めくるたびに、主観が入ってくる点も読みづらい。
事実に対する感想は私が決めるよ。

96年までの経歴、台湾と中国の関係、外省人本省人の関係、というのは少し分かった。少しな。
中国と台湾は別であり、同じであり、別なのだ…でも、結局別なのだ。年代と共に、この頃より更に生粋の「外省人」が減ってしまった21世紀の今。
もう二度と同じ国にはならないだろう。「なれない」んじゃない「ならない」んだ。


台北に行ったときに、一度行ってみたいなと思ってた士林官邸。かつて蒋介石の官邸だったとは聞いていたけど。彼は台湾中にそういったものを持っていて、それは本省人にしてみれば「略奪」だったと。そしてそれは彼だけじゃなく、多くの国民党幹部によって同じように奪われた場所がたくさんあったそうだ。
日月潭の有名ホテルもそうだよね。そういう目線で、士林官邸を見に行ってみたいなと思う。そして日月潭も行きたい。

 

ただ、なぜ蔣経国にそこまで登用されたのかが見えなかった。wikiというか、李登輝自身の著書によれば「蔣経国が登輝を副総統に抜擢したことについて登輝自身は「私は蔣経国の副総統であるが、彼が計画的に私を後継者として選んだのかどうかは、本当に知らない。しかし、私は結局彼の後を引き継いだのであり、これこそは歴史の偶然なのである。」と語っている」らしい。

蔣経国の知己を得たきっかけも、そもそもは彼の暗殺未遂事件に李登輝の古くからの知人が捕まってその仲間の疑いがかけられたことから。そこからなぜ副総統まで上り詰めたのか。

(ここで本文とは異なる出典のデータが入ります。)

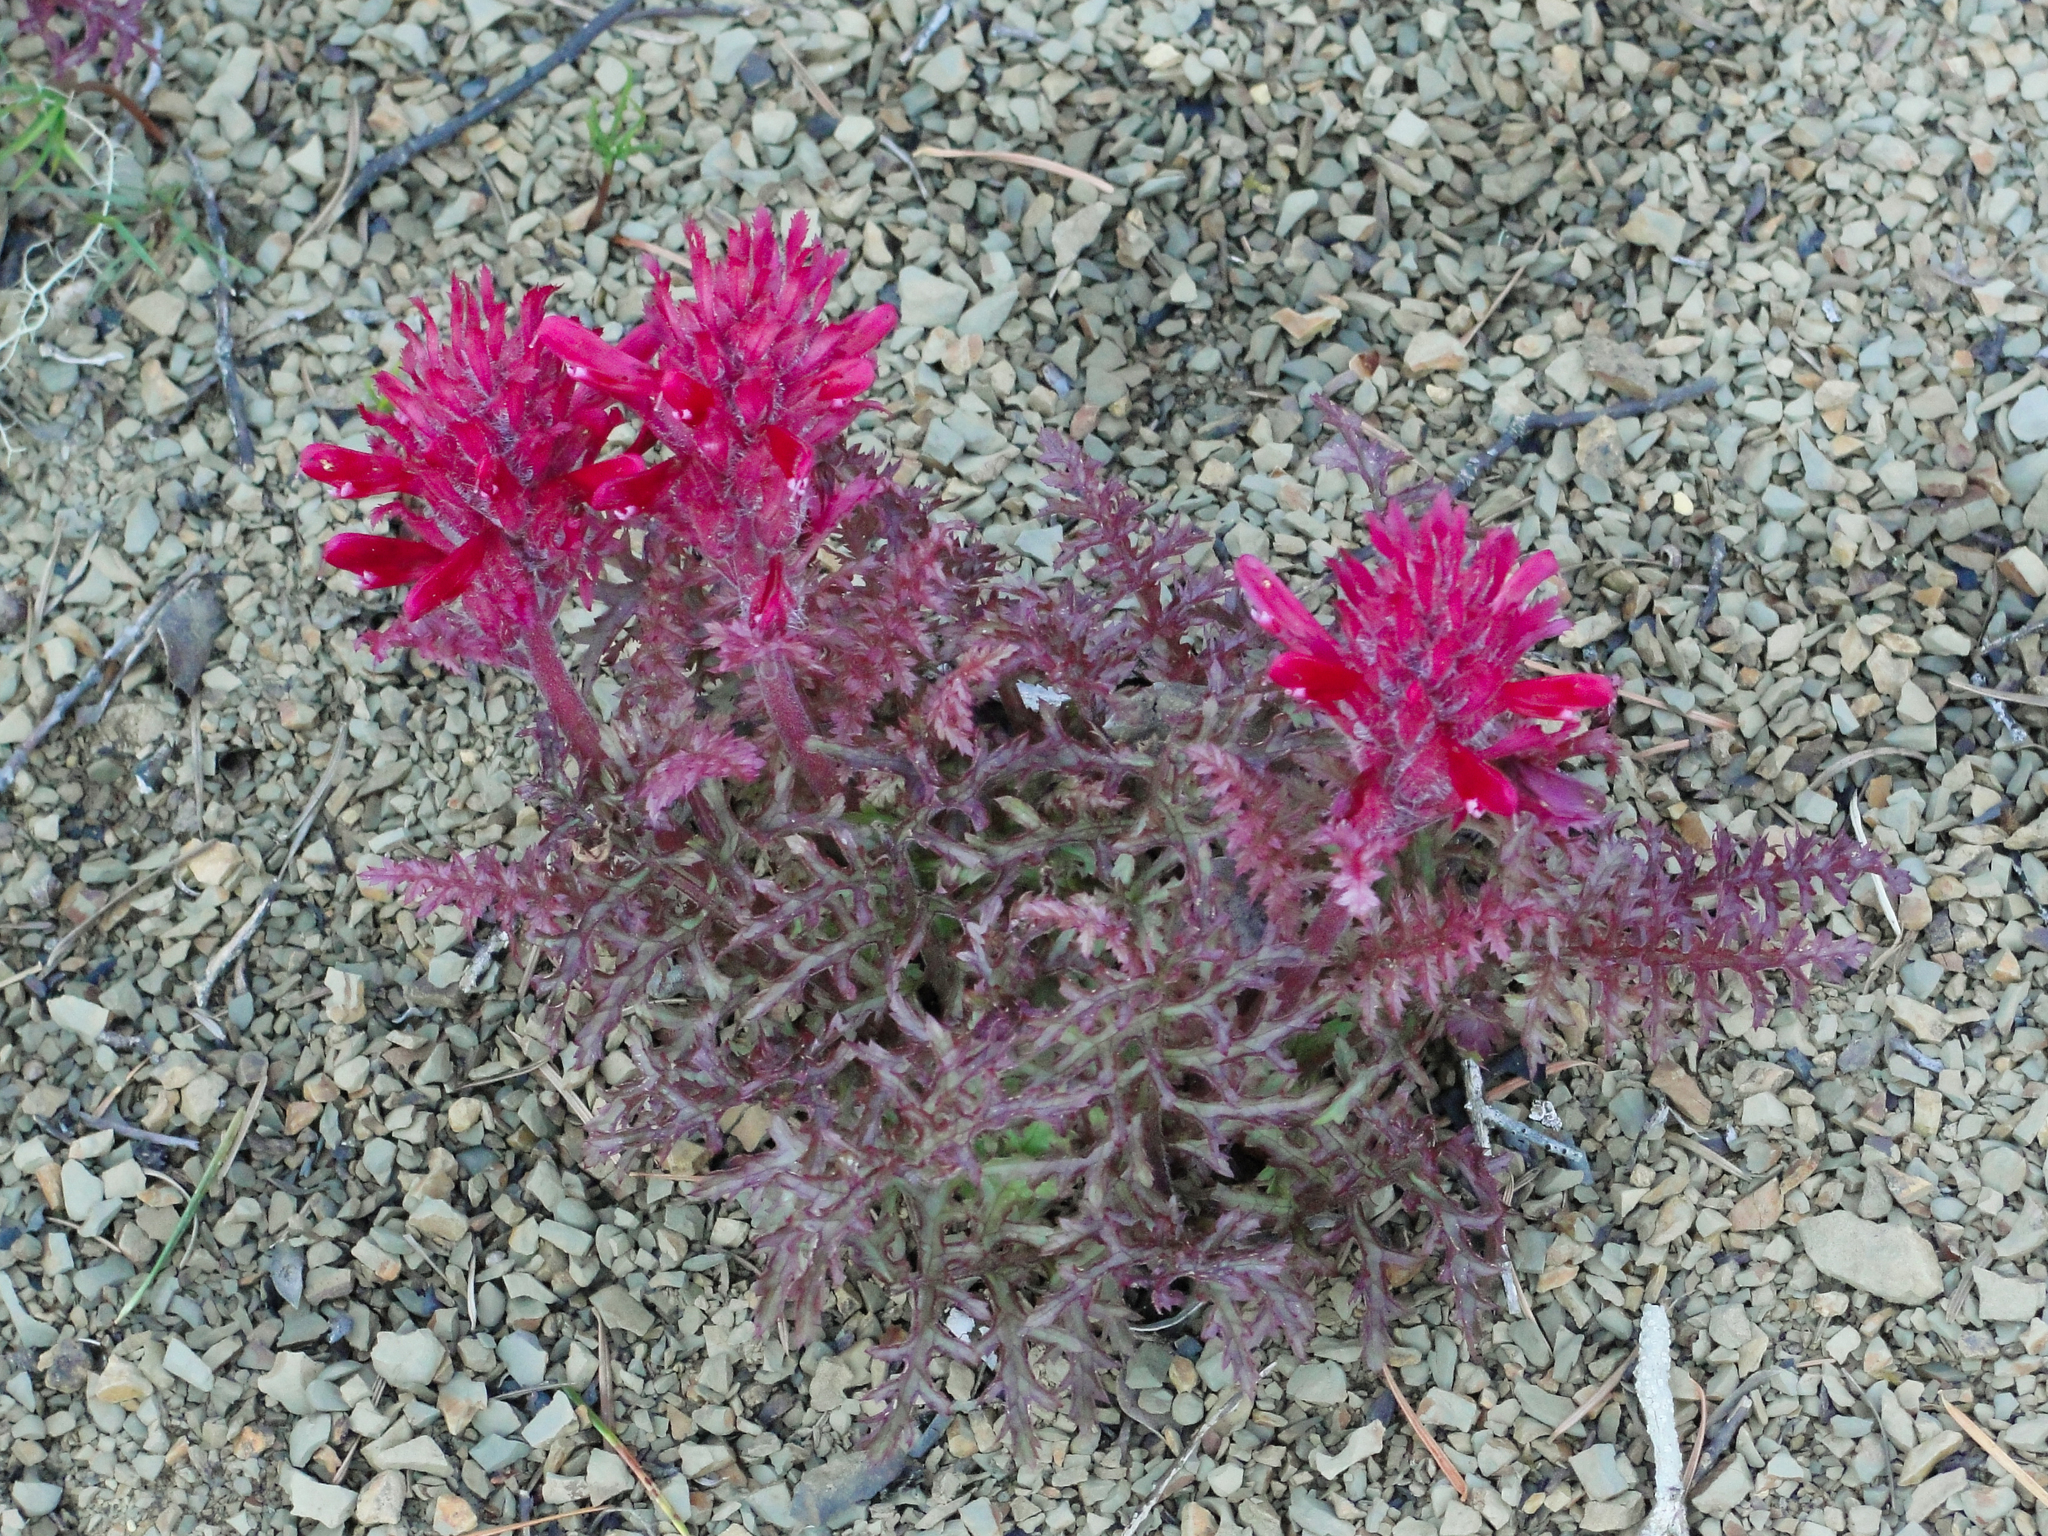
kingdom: Plantae
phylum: Tracheophyta
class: Magnoliopsida
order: Lamiales
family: Orobanchaceae
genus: Pedicularis
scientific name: Pedicularis densiflora
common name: Indian warrior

そこがこの本では見えなかったし、そこが知りたかった。

背景は違えど、時代的にはゴルバチョフエリツィンを彷彿させるなと思った。

 

とにかく蔣経国の信頼を得た結果、彼が急逝した際に副総統だったがために総統になり、民選でもきちんと選ばれた初の総統となるのだが、その選挙の前でこの本は終わっている。